What a difference a decade makes. Ten years ago social media barely existed and today just about every individual and business on the planet has a social media presence online. And with corporate accounts often managed by multiple individuals there is a treasure trove of information available.
Social media is an attractive target for hackers. “It’s an easy way to get information on individuals,” said Don Konzon, Phoenix campus chair for the College of Information Systems & Technology at University of Phoenix. Not just the social media posts that are published, but also the “hidden” or “private” data that is supposedly protected by various security settings. According to a University of Phoenix survey, approximately two-thirds of adults in the U.S. with social media accounts have been hacked and nearly half of them don't feel secure.
Use strong pa$$words
Use a strong password consisting of at least 12 characters of random numbers, letters and symbols. In a University of North Carolina research study it was discovered that most users create predictable passwords that make them easy to crack. For example, using a $ in place of an S, for instance. This makes it relatively easy for hackers to either guess the password or use a computer program that automatically tries different combinations. Symantec has a random password generator that you can use to help create more secure passwords for all of your online accounts.
Don’t use the same password
Create a different password for each social media account.
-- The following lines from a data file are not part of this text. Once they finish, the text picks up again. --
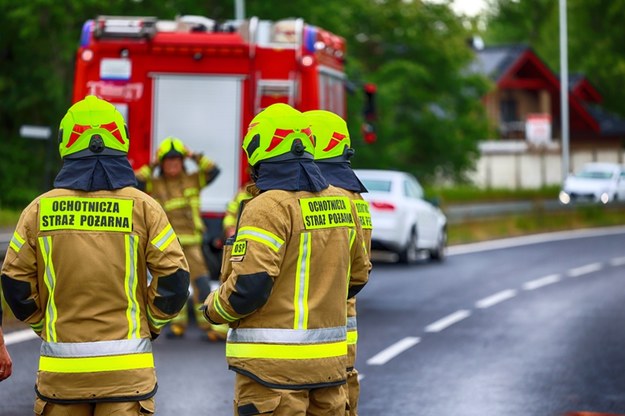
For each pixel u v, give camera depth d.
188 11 59.84
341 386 8.09
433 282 28.33
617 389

In a 2010 survey by Symantec, only 18 percent of respondents reported having a different password for each site and the majority of them, 64 percent, don’t change their passwords often. While using the same password for multiple accounts may be easier to remember, it also makes it easier for the hacker to gain access to your accounts.
Change passwords often
Most hackers know that the vast majority of users don’t change their passwords very often. This allows them to take their time to penetrate a target. So regularly changing your passwords will help make your account more secure. Stanford University recommends changing passwords at least twice per year.
Limit account accessibility
In a corporate environment you often have multiple individuals managing social media accounts. Therefore, it is important to limit accessibility to only those individuals whom you can trust and educate them on your corporate security policy. Be sure to immediately revoke access to users who no longer need them or are no longer employed with the company.
Use multi-factor authentication
Whenever possible you should use multi-factor authentication. Multi-factor authentication adds another layer of security protection by requiring the use of a device to verify the identity of a user. When multi-factor authentication is enabled, users must enter an access code that is sent to their smart phone to gain entry or make changes to an account.